▸ WHAT TO PRODUCE: Give back the full listing exactly, setting the pictures aside.

▸ PROVIDED DATA:

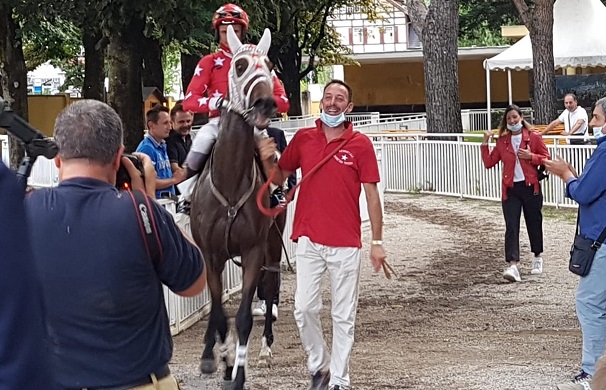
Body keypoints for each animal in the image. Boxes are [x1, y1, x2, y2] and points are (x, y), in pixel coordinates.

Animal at [190, 25, 282, 390]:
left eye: (269, 65)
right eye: (240, 65)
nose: (266, 102)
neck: (230, 185)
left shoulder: (254, 250)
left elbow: (242, 317)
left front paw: (238, 373)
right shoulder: (211, 254)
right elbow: (218, 312)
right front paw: (219, 359)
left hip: (273, 245)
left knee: (271, 287)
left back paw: (267, 347)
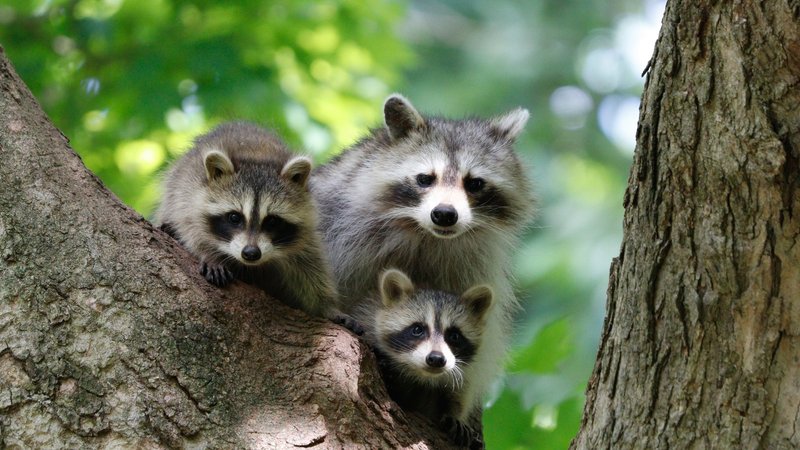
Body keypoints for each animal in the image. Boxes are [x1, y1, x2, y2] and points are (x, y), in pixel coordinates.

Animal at [155, 121, 337, 317]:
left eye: (272, 221)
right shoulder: (188, 195)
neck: (257, 157)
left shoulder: (305, 231)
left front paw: (326, 306)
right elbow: (190, 229)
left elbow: (310, 264)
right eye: (235, 217)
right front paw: (210, 253)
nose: (250, 253)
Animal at [312, 94, 534, 423]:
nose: (444, 214)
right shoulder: (337, 225)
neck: (425, 233)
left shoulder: (476, 265)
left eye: (474, 183)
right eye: (425, 179)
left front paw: (457, 401)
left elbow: (483, 335)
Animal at [349, 269, 493, 447]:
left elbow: (460, 392)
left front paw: (455, 414)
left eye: (454, 336)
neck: (420, 374)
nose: (436, 359)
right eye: (417, 329)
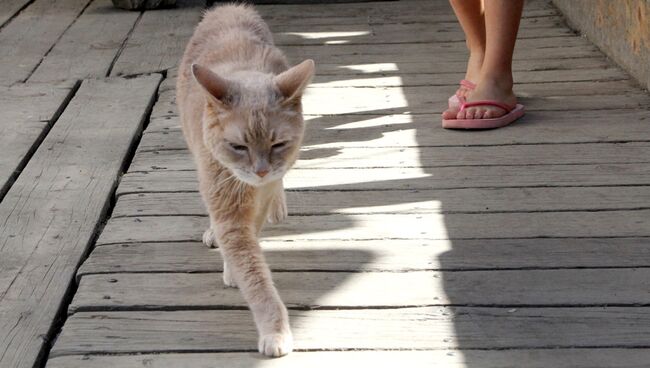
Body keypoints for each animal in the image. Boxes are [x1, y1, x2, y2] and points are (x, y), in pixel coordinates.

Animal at [175, 2, 312, 356]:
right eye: (239, 146)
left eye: (277, 144)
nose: (261, 170)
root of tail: (229, 8)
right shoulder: (228, 212)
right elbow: (253, 273)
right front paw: (275, 330)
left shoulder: (260, 198)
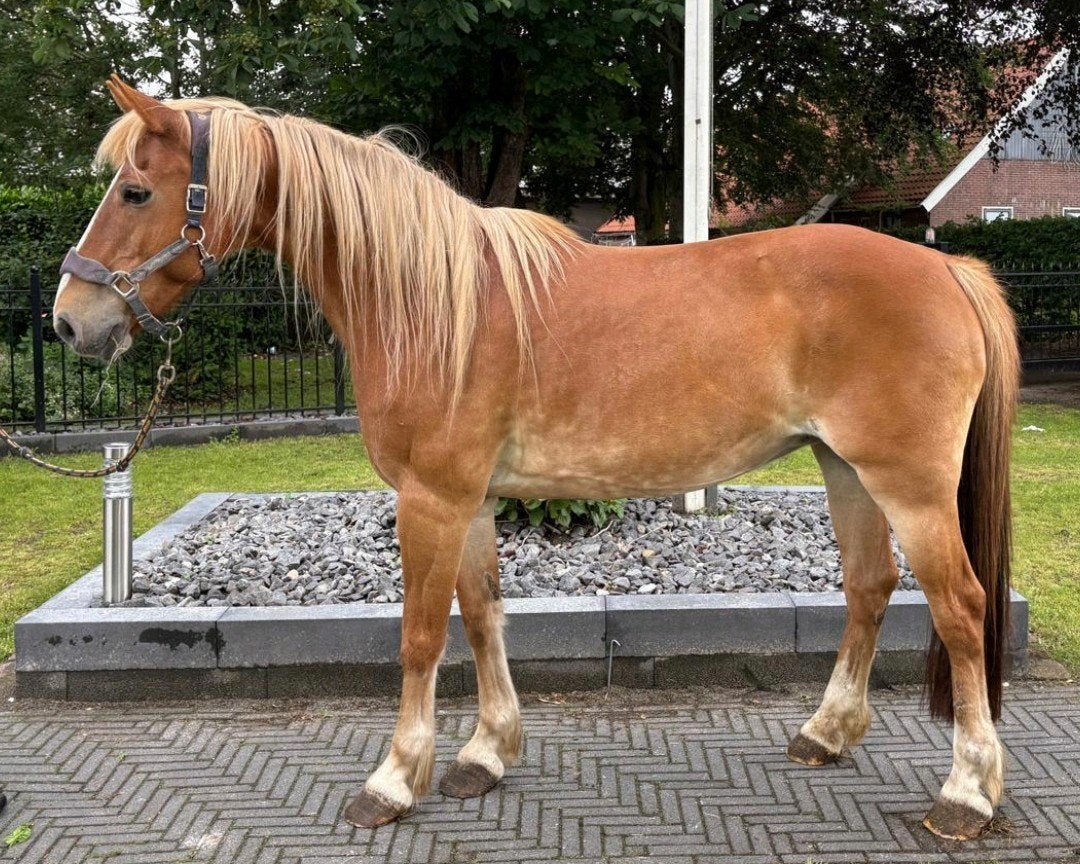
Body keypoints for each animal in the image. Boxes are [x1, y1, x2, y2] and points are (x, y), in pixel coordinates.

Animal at [53, 77, 1019, 841]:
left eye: (135, 191)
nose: (69, 321)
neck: (426, 297)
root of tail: (949, 271)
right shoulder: (470, 499)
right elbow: (482, 615)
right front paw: (484, 755)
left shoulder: (431, 498)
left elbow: (419, 635)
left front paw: (393, 780)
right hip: (844, 468)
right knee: (869, 588)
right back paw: (827, 733)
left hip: (910, 486)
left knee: (961, 609)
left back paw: (967, 793)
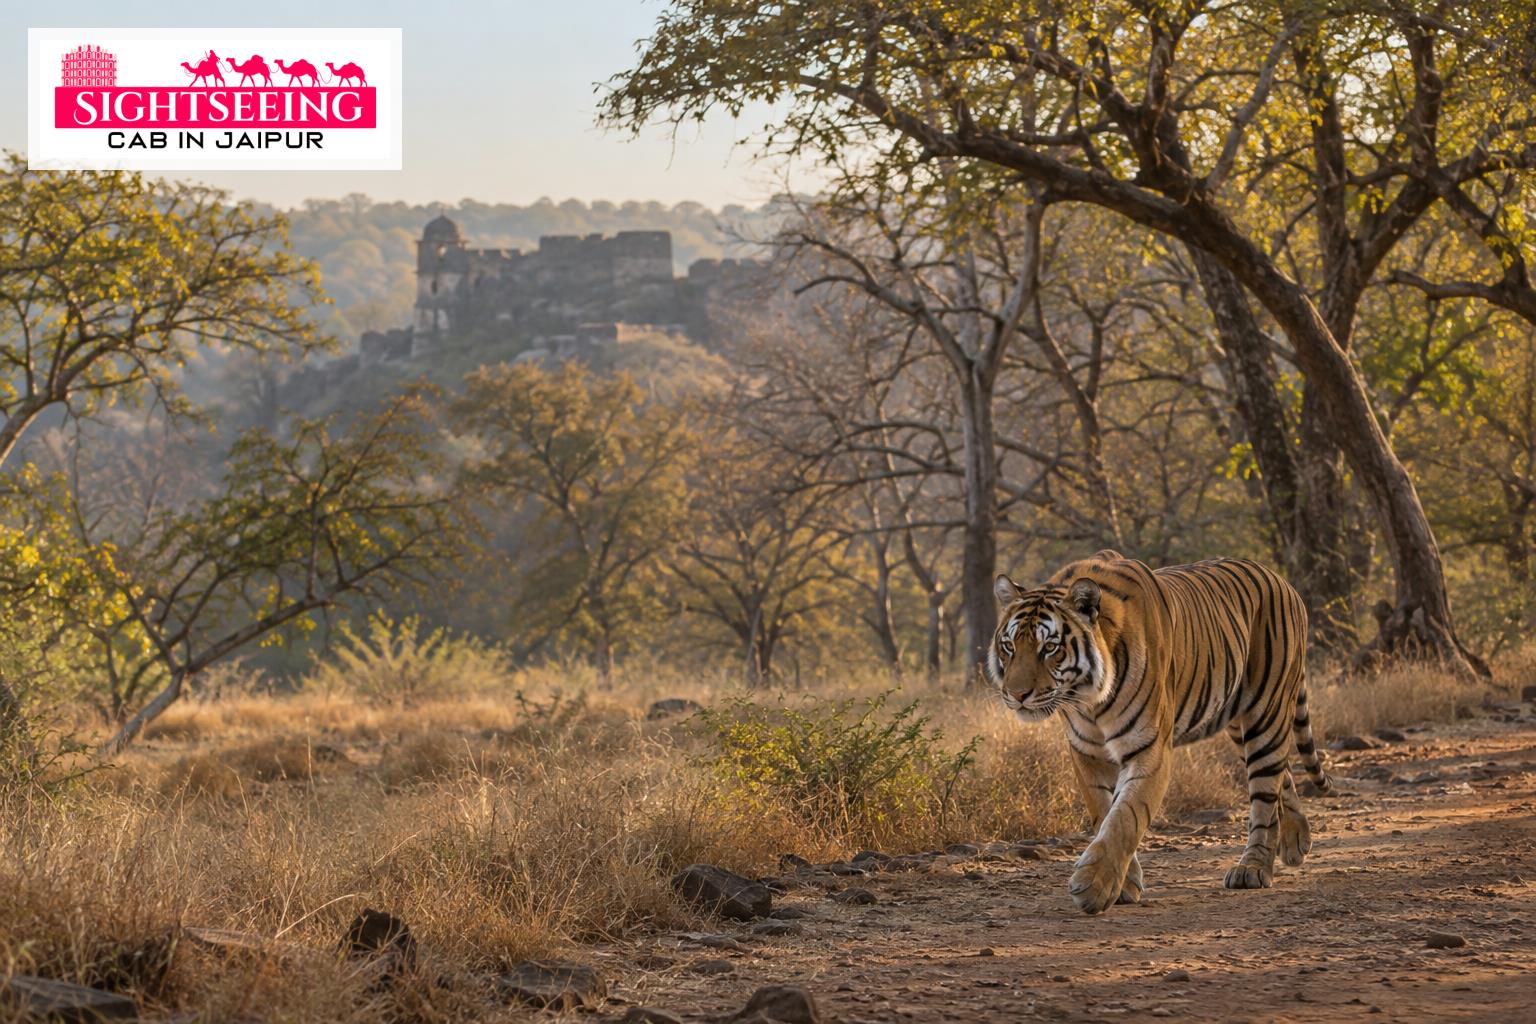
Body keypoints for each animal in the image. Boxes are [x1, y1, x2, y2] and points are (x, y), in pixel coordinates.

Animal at [987, 550, 1332, 915]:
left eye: (1050, 648)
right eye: (1009, 646)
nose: (1016, 694)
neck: (1088, 701)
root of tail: (1284, 582)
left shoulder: (1149, 749)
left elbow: (1125, 817)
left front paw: (1094, 885)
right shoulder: (1087, 753)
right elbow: (1104, 812)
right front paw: (1124, 884)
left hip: (1265, 713)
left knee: (1266, 791)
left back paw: (1252, 869)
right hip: (1239, 724)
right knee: (1282, 774)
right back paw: (1297, 840)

▸ RESPONSE TO THE TASK:
Body keypoints for each animal in the image. Boxes are [x1, y1, x2, y2] and points are (x, y), in pixel coordinates.

Animal at [190, 25, 282, 390]:
left eye: (269, 65)
right eye: (240, 65)
nose: (266, 102)
neck: (230, 185)
left shoulder: (254, 250)
left elbow: (242, 317)
left front paw: (238, 373)
right shoulder: (211, 254)
right elbow: (218, 312)
right front paw: (219, 359)
left hip: (273, 245)
left knee: (271, 287)
left back paw: (267, 347)
Body keypoints for each animal in the image. Boxes are [x1, y1, x2, y2] and points are (x, y), in pixel coordinates.

Animal at [155, 121, 337, 317]:
left eye: (272, 221)
right shoulder: (188, 195)
neck: (257, 157)
left shoulder: (305, 231)
left front paw: (326, 306)
right elbow: (190, 229)
left elbow: (310, 264)
right eye: (235, 217)
right front paw: (210, 253)
nose: (250, 253)
Animal at [312, 94, 534, 423]:
nose: (444, 214)
right shoulder: (337, 225)
neck: (425, 233)
left shoulder: (476, 265)
left eye: (474, 183)
right eye: (425, 179)
left front paw: (457, 401)
left elbow: (483, 335)
Animal at [349, 269, 493, 447]:
left elbow: (460, 392)
left front paw: (455, 414)
left eye: (454, 336)
neck: (420, 374)
nose: (436, 359)
right eye: (417, 329)
Body keypoints for each animal in the image. Boxes are [x1, y1, x2, y2] and points are (x, y), in pixel coordinates.

Animal at [175, 2, 312, 356]:
right eye: (239, 146)
left eye: (277, 144)
nose: (261, 170)
root of tail: (229, 8)
right shoulder: (228, 212)
right elbow: (253, 273)
right front paw: (275, 330)
left shoulder: (260, 198)
Body keypoints for each animal in the image. Boxes are [x1, y1, x2, y2] and points are (x, y), in pixel coordinates.

Animal at [53, 77, 1019, 841]:
left eye: (135, 191)
nose: (69, 321)
neck: (426, 297)
root of tail: (949, 271)
right shoulder: (470, 499)
right elbow: (482, 615)
right front paw: (484, 755)
left shoulder: (431, 498)
left elbow: (419, 635)
left front paw: (393, 780)
right hip: (844, 468)
right knee: (869, 588)
right back paw: (827, 733)
left hip: (910, 486)
left knee: (961, 609)
left back paw: (967, 793)
Body keypoints for each animal in the image. Boxes are [x1, y1, x2, y2] and points are (x, y), in pixel coordinates.

Animal at [987, 550, 1332, 915]:
left eye: (1050, 648)
right eye: (1009, 646)
nose: (1016, 694)
neck: (1088, 701)
root of tail: (1284, 582)
left shoulder: (1149, 749)
left elbow: (1125, 817)
left front paw: (1094, 885)
right shoulder: (1087, 753)
right elbow: (1104, 812)
right front paw: (1124, 884)
left hip: (1265, 713)
left knee: (1266, 791)
left back paw: (1252, 869)
right hip: (1239, 724)
right knee: (1282, 774)
right back paw: (1297, 840)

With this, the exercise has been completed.